Aim: To design and validate broad-range 16S rRNA primers for use in high throughput sequencing to classify bacteria isolated from the human foregut microbiome.
Methods: A foregut microbiome dataset was constructed using 16S rRNA gene sequences obtained from oral, esophageal, and gastric microbiomes produced by Sanger sequencing in previous studies represented by 219 bacterial species. Candidate primers evaluated were from the European rRNA database. To assess the effect of sequence length on accuracy of classification, 16S rRNA genes of various lengths were created by trimming the full length sequences. Sequences spanning various hypervariable regions were selected to simulate the amplicons that would be obtained using possible primer pairs. The sequences were compared with full length 16S rRNA genes for accuracy in taxonomic classification using online software at the Ribosomal Database Project (RDP). The universality of the primer set was evaluated using the RDP 16S rRNA database which is comprised of 433 306 16S rRNA genes, represented by 36 phyla.

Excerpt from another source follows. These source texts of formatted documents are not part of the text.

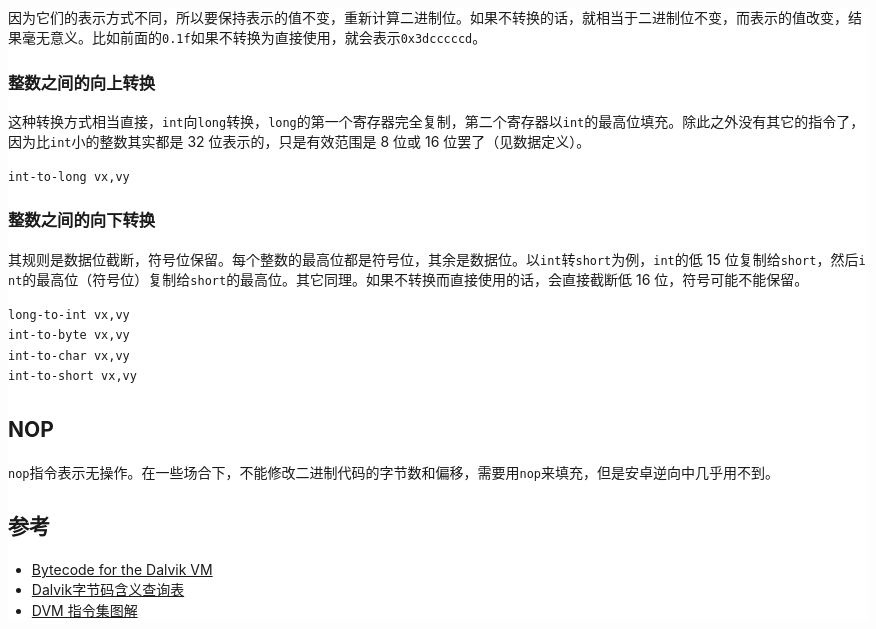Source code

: 因为它们的表示方式不同，所以要保持表示的值不变，重新计算二进制位。如果不转换的话，就相当于二进制位不变，而表示的值改变，结果毫无意义。比如前面的`0.1f`如果不转换为直接使用，就会表示`0x3dcccccd`。

### 整数之间的向上转换

这种转换方式相当直接，`int`向`long`转换，`long`的第一个寄存器完全复制，第二个寄存器以`int`的最高位填充。除此之外没有其它的指令了，因为比`int`小的整数其实都是 32 位表示的，只是有效范围是 8 位或 16 位罢了（见数据定义）。

```
int-to-long vx,vy
```

### 整数之间的向下转换

其规则是数据位截断，符号位保留。每个整数的最高位都是符号位，其余是数据位。以`int`转`short`为例，`int`的低 15 位复制给`short`，然后`int`的最高位（符号位）复制给`short`的最高位。其它同理。如果不转换而直接使用的话，会直接截断低 16 位，符号可能不能保留。

```
long-to-int vx,vy
int-to-byte vx,vy
int-to-char vx,vy
int-to-short vx,vy
```

## NOP

`nop`指令表示无操作。在一些场合下，不能修改二进制代码的字节数和偏移，需要用`nop`来填充，但是安卓逆向中几乎用不到。

## 参考

*   [Bytecode for the Dalvik VM](http://www.netmite.com/android/mydroid/dalvik/docs/dalvik-bytecode.html)
*   [Dalvik字节码含义查询表](http://blog.csdn.net/jiayanhui2877/article/details/41008985)
*   [DVM 指令集图解](https://github.com/corkami/pics/blob/master/binary/DVM.png)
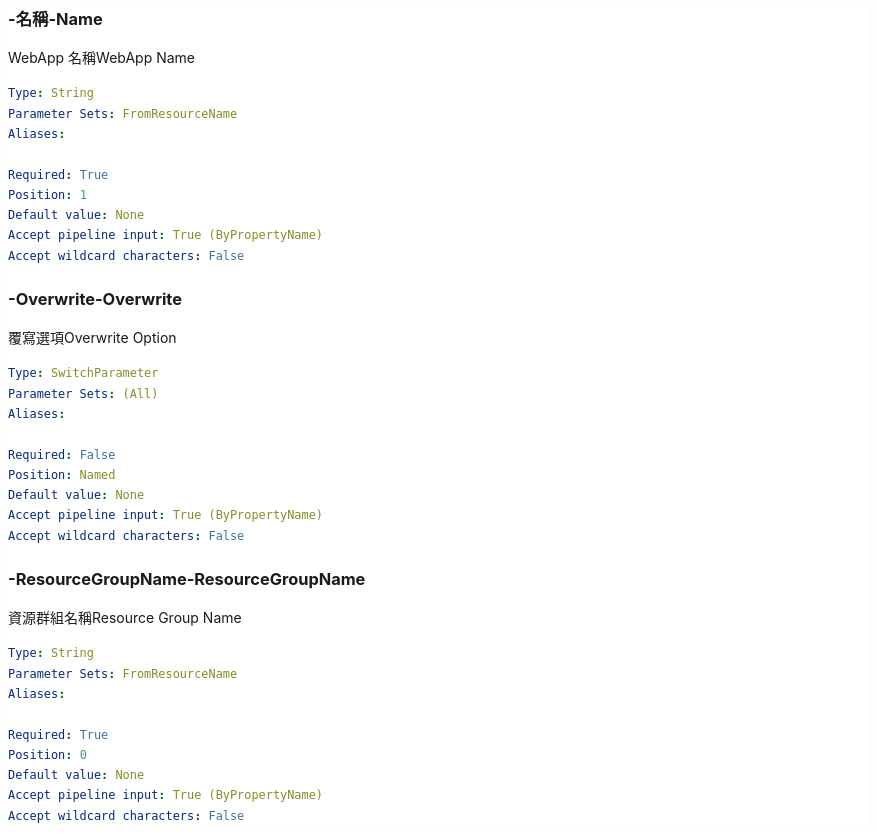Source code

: ### <span data-ttu-id="bd2fc-123">-名稱</span><span class="sxs-lookup"><span data-stu-id="bd2fc-123">-Name</span></span>
<span data-ttu-id="bd2fc-124">WebApp 名稱</span><span class="sxs-lookup"><span data-stu-id="bd2fc-124">WebApp Name</span></span>

```yaml
Type: String
Parameter Sets: FromResourceName
Aliases: 

Required: True
Position: 1
Default value: None
Accept pipeline input: True (ByPropertyName)
Accept wildcard characters: False
```

### <span data-ttu-id="bd2fc-125">-Overwrite</span><span class="sxs-lookup"><span data-stu-id="bd2fc-125">-Overwrite</span></span>
<span data-ttu-id="bd2fc-126">覆寫選項</span><span class="sxs-lookup"><span data-stu-id="bd2fc-126">Overwrite Option</span></span>

```yaml
Type: SwitchParameter
Parameter Sets: (All)
Aliases: 

Required: False
Position: Named
Default value: None
Accept pipeline input: True (ByPropertyName)
Accept wildcard characters: False
```

### <span data-ttu-id="bd2fc-127">-ResourceGroupName</span><span class="sxs-lookup"><span data-stu-id="bd2fc-127">-ResourceGroupName</span></span>
<span data-ttu-id="bd2fc-128">資源群組名稱</span><span class="sxs-lookup"><span data-stu-id="bd2fc-128">Resource Group Name</span></span>

```yaml
Type: String
Parameter Sets: FromResourceName
Aliases: 

Required: True
Position: 0
Default value: None
Accept pipeline input: True (ByPropertyName)
Accept wildcard characters: False
```
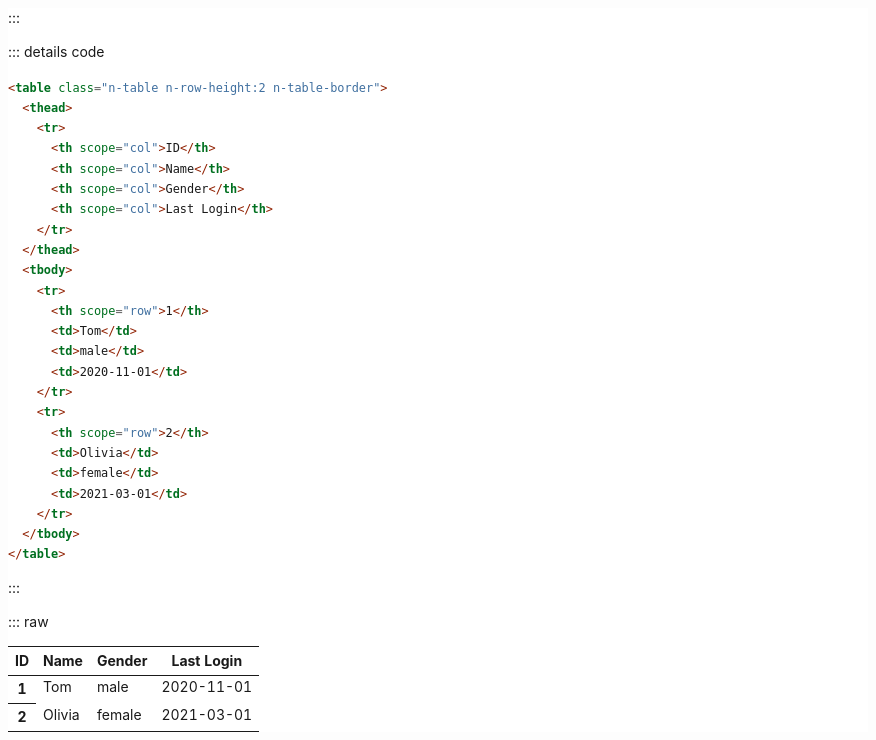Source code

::::

::: details code

```html
<table class="n-table n-row-height:2 n-table-border">
  <thead>
    <tr>
      <th scope="col">ID</th>
      <th scope="col">Name</th>
      <th scope="col">Gender</th>
      <th scope="col">Last Login</th>
    </tr>
  </thead>
  <tbody>
    <tr>
      <th scope="row">1</th>
      <td>Tom</td>
      <td>male</td>
      <td>2020-11-01</td>
    </tr>
    <tr>
      <th scope="row">2</th>
      <td>Olivia</td>
      <td>female</td>
      <td>2021-03-01</td>
    </tr>
  </tbody>
</table>
```

:::

::: raw

<table class="n-table n-row-height:3 n-table-border my:4">
  <thead>
    <tr>
      <th scope="col">ID</th>
      <th scope="col">Name</th>
      <th scope="col">Gender</th>
      <th scope="col">Last Login</th>
    </tr>
  </thead>
  <tbody>
    <tr>
      <th scope="row">1</th>
      <td>Tom</td>
      <td>male</td>
      <td>2020-11-01</td>
    </tr>
    <tr>
      <th scope="row">2</th>
      <td>Olivia</td>
      <td>female</td>
      <td>2021-03-01</td>
    </tr>
  </tbody>
</table>

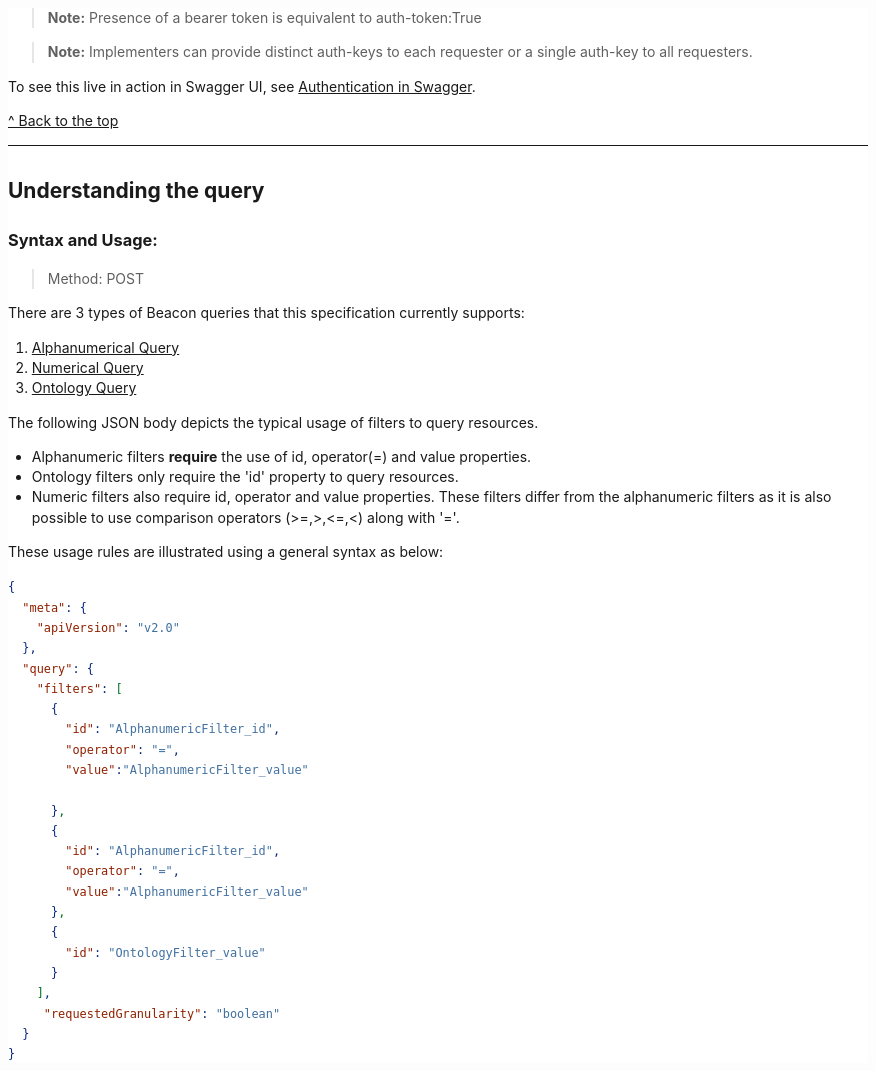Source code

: </table>

> **Note:** Presence of a bearer token is equivalent to auth-token:True

> **Note:** Implementers can provide distinct auth-keys to each requester or a single auth-key to all requesters.

To see this live in action in Swagger UI, see [Authentication in Swagger](#-authentication-using-header-for-swagger-).

[ ^ Back to the top](#top)

<hr>

<h2 id="-understanding-the-query-"> Understanding the query </h2>

<h3 id="-syntax-and-usage-"> Syntax and Usage: </h3>

> Method: POST

There are 3 types of Beacon queries that this specification currently supports: 
1. [Alphanumerical Query](http://docs.genomebeacons.org/filters/#exact-value-query)
2. [Numerical Query](http://docs.genomebeacons.org/filters/#numerical-value-query)
3. [Ontology Query](http://docs.genomebeacons.org/filters/#simple-curie-based-filters-query)

The following JSON body depicts the typical usage of filters to query resources. 
   * Alphanumeric filters **require** the use of id, operator(=) and value properties. 
   * Ontology filters only require the 'id' property to query resources.
   * Numeric filters also require id, operator and value properties. These filters differ from the alphanumeric filters as it is also possible to use comparison operators (>=,>,<=,<) along with '='.

These usage rules are illustrated using a general syntax as below:

```JSON
{
  "meta": {
    "apiVersion": "v2.0"
  },
  "query": {
    "filters": [
      {
        "id": "AlphanumericFilter_id",
        "operator": "=",
        "value":"AlphanumericFilter_value"
        
      },
      {
        "id": "AlphanumericFilter_id",
        "operator": "=",
        "value":"AlphanumericFilter_value"
      },
      { 
        "id": "OntologyFilter_value"
      }
    ],
     "requestedGranularity": "boolean"
  }
}
```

Results: Truncation to 100 nucleotides (nt) downstream from the position corresponding to base 28 in the Escherichia coli 16S rRNA gene caused misclassification of 87 (39.7%) of the 219 sequences, compared with misclassification of only 29 (13.2%) sequences with truncation to 350 nt. Among 350-nt sequence reads within various regions of the 16S rRNA gene, the reverse read of an amplicon generated using the 343F/798R primers had the least (8.2%) effect on classification. In comparison, truncation to 900 nt mimicking single pass Sanger reads misclassified 5.0% of the 219 sequences. The 343F/798R amplicon accurately assigned 91.8% of the 219 sequences at the species level. Weighted by abundance of the species in the esophageal dataset, the 343F/798R amplicon yielded similar classification accuracy without a significant loss in species coverage (92%). Modification of the 343F/798R primers to 347F/803R increased their universality among foregut species. Assuming that a typical polymerase chain reaction can tolerate 2 mismatches between a primer and a template, the modified 347F and 803R primers should be able to anneal 98% and 99.6% of all 16S rRNA genes in the RDP database.
Conclusion: 347F/803R is the most suitable pair of primers for classification of foregut 16S rRNA genes but also possess universality suitable for analyses of other complex microbiomes.